Maine DHHS Reorganizes Behavioral Health to Better Serve Children and Families

January 18, 2024

The Maine Department of Health and Human Services (DHHS) announced today that it will move Children’s Behavioral Health Services (CBHS) from the Office of Child and Family Services (OCFS) to the Office of Behavioral Health (OBH) to ensure a whole-family approach to the continuum of mental health and substance use prevention, treatment, crisis response, and recovery. Additionally, this transition of services improves the balance of staff across the Department’s Offices, allowing increased attention and support from leadership to child welfare, child care and CBHS. This change will allow the OCFS Director to prioritize child welfare, as well as child care, while streamlining behavioral health services for children and adults. This move will proceed in two steps.

First, the Associate Director for CBHS will report to the Director of OBH, effective the week of January 22, 2024. This allows leadership of affected programs to immediately attend to time-sensitive activities such as reducing child welfare staff workload, implementing recently enacted child care initiatives, and standing up additional capacity in CBHS.

Second, leadership at the Department and in the Offices will work with staff on a transition. The purpose of the transition is to ensure that staff, partner, and client voices are heard; services remain connected for children and youth in need of child welfare, child care and children’s behavioral health services; and movements of positions, funding, and accountability are smooth. The goal is to complete the transitions by June 2024.

This change does not require legislation, additional positions, or funding although DHHS continues to explore with the Department of Administrative and Financial Services whether other accounting or reporting changes are needed. All staff will continue to be employed: no reduction in positions is being proposed.

This realignment of behavioral health services for children does not impede in any way legislative considerations during the short session.

Benefits to Child Welfare

The move of CBHS from OCFS allows increased focus of its leadership on the complex work of child welfare. Child welfare is governed by numerous federal and state laws; has special oversight organizations; is part of a larger system that includes the Courts, law enforcement, service providers, child care and schools; and requires an understanding of the work both on the ground and from best practices. Effectively leading child welfare requires experience as well as expertise in child welfare – a different skill set than what is needed for effective leadership in CBHS, which has its own similarly complicated rules, funding, and partners.

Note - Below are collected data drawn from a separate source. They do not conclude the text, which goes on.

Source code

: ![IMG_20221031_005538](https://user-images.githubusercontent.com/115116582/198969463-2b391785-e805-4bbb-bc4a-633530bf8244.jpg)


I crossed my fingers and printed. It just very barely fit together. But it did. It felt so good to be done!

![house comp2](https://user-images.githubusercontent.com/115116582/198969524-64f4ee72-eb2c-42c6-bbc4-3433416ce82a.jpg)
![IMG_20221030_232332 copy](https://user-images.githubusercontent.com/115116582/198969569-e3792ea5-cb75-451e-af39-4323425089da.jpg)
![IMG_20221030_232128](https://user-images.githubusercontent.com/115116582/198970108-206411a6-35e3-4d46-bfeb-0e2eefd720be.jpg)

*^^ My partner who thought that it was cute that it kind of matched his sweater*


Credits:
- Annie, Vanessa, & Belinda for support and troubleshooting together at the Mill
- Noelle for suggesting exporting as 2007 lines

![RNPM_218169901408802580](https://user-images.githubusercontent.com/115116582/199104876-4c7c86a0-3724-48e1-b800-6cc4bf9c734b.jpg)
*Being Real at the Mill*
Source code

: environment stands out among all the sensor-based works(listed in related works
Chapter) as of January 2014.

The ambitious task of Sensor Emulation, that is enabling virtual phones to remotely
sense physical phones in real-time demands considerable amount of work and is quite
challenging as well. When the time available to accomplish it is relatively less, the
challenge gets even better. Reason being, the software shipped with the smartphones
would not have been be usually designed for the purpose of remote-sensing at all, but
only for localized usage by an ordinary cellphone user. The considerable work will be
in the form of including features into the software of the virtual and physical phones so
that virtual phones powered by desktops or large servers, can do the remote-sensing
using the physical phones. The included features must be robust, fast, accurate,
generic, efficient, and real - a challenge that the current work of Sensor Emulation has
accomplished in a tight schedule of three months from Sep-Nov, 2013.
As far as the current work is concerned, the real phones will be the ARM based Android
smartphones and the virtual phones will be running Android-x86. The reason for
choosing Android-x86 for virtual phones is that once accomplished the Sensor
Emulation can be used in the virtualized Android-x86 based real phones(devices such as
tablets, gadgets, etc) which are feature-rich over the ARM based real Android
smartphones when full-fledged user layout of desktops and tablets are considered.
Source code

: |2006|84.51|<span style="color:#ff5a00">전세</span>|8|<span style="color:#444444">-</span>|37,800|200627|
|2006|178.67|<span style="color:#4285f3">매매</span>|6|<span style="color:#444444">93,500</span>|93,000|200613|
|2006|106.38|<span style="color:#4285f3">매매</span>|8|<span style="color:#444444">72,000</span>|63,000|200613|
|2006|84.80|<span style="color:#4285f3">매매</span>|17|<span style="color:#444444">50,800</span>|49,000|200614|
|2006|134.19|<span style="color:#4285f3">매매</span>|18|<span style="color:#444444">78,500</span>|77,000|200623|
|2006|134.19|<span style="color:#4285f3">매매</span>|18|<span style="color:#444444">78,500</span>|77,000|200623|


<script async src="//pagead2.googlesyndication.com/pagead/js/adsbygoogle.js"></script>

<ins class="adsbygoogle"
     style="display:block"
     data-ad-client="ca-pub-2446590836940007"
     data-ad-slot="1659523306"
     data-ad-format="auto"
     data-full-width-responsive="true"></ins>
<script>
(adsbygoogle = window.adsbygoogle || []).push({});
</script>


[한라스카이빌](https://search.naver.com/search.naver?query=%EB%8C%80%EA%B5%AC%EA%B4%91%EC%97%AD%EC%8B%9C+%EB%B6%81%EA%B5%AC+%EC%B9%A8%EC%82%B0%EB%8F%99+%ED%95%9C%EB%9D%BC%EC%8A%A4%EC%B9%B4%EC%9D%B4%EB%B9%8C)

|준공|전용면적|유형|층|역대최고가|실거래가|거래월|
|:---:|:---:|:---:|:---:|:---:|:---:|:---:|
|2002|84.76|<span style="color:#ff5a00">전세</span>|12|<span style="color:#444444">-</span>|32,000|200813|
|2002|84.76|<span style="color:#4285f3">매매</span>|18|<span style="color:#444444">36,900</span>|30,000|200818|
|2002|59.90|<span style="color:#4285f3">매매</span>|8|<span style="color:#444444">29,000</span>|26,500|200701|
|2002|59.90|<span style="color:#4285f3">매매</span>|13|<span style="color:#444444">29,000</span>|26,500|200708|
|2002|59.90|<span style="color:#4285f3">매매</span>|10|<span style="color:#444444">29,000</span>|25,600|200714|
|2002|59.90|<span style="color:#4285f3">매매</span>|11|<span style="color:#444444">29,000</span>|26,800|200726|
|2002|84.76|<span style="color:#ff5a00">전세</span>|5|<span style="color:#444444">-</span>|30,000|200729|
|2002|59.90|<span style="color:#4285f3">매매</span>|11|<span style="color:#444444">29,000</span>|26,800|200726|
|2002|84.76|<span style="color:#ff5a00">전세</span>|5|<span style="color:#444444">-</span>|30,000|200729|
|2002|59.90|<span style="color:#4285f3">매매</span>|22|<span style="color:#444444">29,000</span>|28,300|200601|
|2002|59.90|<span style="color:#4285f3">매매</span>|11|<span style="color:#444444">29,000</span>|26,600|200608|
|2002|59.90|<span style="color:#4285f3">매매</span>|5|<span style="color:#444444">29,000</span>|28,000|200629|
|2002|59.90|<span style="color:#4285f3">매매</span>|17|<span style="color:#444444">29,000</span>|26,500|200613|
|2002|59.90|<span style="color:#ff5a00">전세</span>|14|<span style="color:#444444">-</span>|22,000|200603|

By streamlining responsibilities, the new permanent Director of OCFS will have more time to intensely focus on child welfare. This will help the Director work to address the concern raised by some child welfare staff of a disconnect between the leadership at OCFS and those on the front lines. The Director and Central Office staff will be better able to spend time in District Offices, align best practices across Districts, and listen to and engage with front-line workers. It will also help the Director of OCFS effectively implement the recent expansion of child care capacity and quality, to better serve Maine’s children, families, businesses, and economy.

Benefits to CBHS

Connecting the staff who work on behavioral health for children and adults through one Office will simplify coordination, communication and planning efforts. It will help promote continuity of care for youth as they transition to adulthood. It will also consolidate funding streams from federal block grants and other sources that are not specifically designated for children or adults. Similarly, the Office of MaineCare Services is the major payer for behavioral health services. Working with one rather than two Offices will facilitate MaineCare implementation of effective payment models.

Additionally, Sarah Squirrell, the Director of OBH, has significant experience with children’s services. She previously served as the Commissioner of Mental Health for the State of Vermont from January 2019 to June 2021, managing a Department with 260 employees and an annual budget of $280 million. She came to that position in Vermont having led various non-profits in early childhood education and mental health in addition to having spent over decade overseeing school-based mental health services.

Most other states do not separate the management of children’s and adults’ behavioral health services. Moving these services to an Office with an exclusive focus on behavioral health will help with the Department’s commitment to aggressively implementing Maine’s plan for children’s behavioral health.

Coordination within Maine DHHS

Many children in state custody and otherwise served by child welfare utilize children’s behavioral health services. For this reason, the move of CBHS to OBH will be carefully coordinated to ensure current connections are maintained. The Department expects, over time, that families involved with the child welfare system will have expanded access to services since OBH can leverage federal resources to increase CBHS capacity.

Additionally, coordination of services and funding across Offices will continue to be supported and expected in Maine DHHS. Multi-Office teams are common such as to manage services for parents with substance use disorders. Since supervisors in different Offices remain within the same Department, the management of such work can happen seamlessly and fluidly.